« Le petit teinturier » (Tintoretto), voilà un surnom bien modeste pour celui qui deviendra un génie de la peinture à l’instar de son maître, et grand rival, Titien dont il admire le coloris. Né à Venise en 1518, d’un père teinturier, Jacopo Robusti est certes de petite taille et d’extraction modeste, mais grâce à son talent, il est parvenu à s’élever dans la société, à s’imposer et à se faire un nom. Avant même ses vingt ans, il est un peintre célèbre, possédant son propre atelier avec des collaborateurs et ayant déjà peint L’Adoration des mages (vers 1537-1538), La Conversion de saint Paul, ou encore le Miracle de l’esclave (1548).
Tintoret demeurera toute sa vie à Venise qui lui offre un fort rayonnement artistique. Il ne se limite d’ailleurs pas à la peinture religieuse, la profane et la mythologique (Suzanne et les vieillards ; Léda et le cygne ; Danaé…) le séduisent aussi où il mêle sensualité et parfois humour. Ainsi, dans sa Danaé, la pluie d’or de Jupiter prend la forme de pièces de monnaie qu’une servante recueille avec empressement.
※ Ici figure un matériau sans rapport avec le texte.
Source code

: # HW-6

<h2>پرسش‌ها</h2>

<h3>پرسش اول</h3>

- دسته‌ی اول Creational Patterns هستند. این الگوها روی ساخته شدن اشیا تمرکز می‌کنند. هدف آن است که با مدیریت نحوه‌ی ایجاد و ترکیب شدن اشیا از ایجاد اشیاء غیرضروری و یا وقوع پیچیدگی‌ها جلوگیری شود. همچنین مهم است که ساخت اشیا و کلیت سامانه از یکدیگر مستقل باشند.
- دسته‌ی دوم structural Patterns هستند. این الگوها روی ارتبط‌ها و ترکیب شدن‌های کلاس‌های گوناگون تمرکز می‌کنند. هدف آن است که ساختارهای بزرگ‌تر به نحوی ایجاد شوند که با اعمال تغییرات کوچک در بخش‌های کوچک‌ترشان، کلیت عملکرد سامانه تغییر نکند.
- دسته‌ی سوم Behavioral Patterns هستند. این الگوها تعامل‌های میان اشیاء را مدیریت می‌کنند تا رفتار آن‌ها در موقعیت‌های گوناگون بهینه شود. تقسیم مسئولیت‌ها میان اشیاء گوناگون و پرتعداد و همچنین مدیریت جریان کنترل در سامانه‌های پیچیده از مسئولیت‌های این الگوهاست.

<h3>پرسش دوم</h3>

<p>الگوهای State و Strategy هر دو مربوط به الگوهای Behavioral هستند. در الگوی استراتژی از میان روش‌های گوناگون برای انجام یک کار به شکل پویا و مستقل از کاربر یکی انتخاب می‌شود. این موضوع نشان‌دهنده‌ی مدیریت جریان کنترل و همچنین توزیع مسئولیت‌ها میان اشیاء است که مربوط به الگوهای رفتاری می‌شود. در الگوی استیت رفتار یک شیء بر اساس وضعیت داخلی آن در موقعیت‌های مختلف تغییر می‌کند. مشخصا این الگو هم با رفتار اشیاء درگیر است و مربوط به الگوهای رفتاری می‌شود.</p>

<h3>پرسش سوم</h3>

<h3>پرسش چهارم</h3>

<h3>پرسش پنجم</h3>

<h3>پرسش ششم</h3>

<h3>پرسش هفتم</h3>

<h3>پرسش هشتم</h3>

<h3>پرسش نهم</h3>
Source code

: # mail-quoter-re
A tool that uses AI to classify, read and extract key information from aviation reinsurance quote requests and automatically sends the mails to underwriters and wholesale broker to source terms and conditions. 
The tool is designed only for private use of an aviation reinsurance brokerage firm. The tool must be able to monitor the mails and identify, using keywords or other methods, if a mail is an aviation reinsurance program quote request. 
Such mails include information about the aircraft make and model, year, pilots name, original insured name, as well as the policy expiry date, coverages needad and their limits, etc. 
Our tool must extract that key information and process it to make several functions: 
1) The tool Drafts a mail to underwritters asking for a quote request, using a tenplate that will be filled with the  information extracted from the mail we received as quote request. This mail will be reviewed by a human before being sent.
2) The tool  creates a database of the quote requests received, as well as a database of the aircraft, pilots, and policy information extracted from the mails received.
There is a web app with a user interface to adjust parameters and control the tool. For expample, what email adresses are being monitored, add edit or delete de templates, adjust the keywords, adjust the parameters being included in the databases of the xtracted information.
Il peint de nombreux portraits, personnalités ou amis proches, d’une grande intensité dans l’expression, comme ce Portrait d’une femme en tenue de deuil (vers 1550-1555). Les romantiques, tels que Léon Cogniet et Eugène Delacroix, célèbreront la puissance expressive et dramatique de son art. Tandis que Manet et Cezanne ont vu en Tintoret un précurseur de la touche libre, et ayant su renoncer à l’idéalisation.
Réputé pour sa rapidité d’exécution, sa productivité a toutefois interrogé les spécialistes. On estime qu’il réalisa autour de 650 peintures au cours de sa vie, une production exceptionnelle pour l’époque. Alors le jeune Jacopo est-il bien l’auteur de toutes les œuvres qu’on lui attribue ? Et d’avancer le nom de Giovanni Galizzi qui aurait pu collaborer à plusieurs tableaux religieux (où être sa doublure), notamment vers 1544, à une période où Tintoret élargit considérablement sa production. À mesure que les commandes s’accumulent, le maître délègue davantage l’exécution matérielle des œuvres. Ses enfants, notamment Marietta et Domenico, participent étroitement à son activité. Progressivement, Domenico devient d’ailleurs son principal collaborateur avant de reprendre l’atelier après sa mort. Cela n’enlève rien à la virtuosité, à l’indépendance d’esprit et à l’éclectisme d’un artiste précoce qui a toujours conservé la conception générale des compositions et l’invention de solutions visuelles qui font sa réputation.
Issues de collections publiques et privées, françaises, italiennes et internationales, une quarantaine de peintures religieuses ou profanes, portraits de personnalité en vue ou d’ami proche, dessins (éclairant le rôle fondamental du dessin dans la pratique de Tintoret) et d’œuvres de peintres qu’il a influencés (Ingres, Delacroix, Manet, Cézanne…) sont exposées.
Le parcours met en lumière plusieurs thématiques. Sa quête de beauté, notamment dans les nus. L’importance de son atelier qui lui a permis de multiplier les commandes publiques et privées. La place du dessin et l’influence des sculptures de Michel-Ange aux poses audacieuses et aux anatomies puissantes pour composer ses propres toiles. Son art du cadrage serré pour renforcer l’expressivité des portraits. La place faite à la représentation du Christ dans son œuvre. Et se referme sur l’influence auprès des Modernes de l’un des peintres les plus fascinants de la Renaissance vénitienne.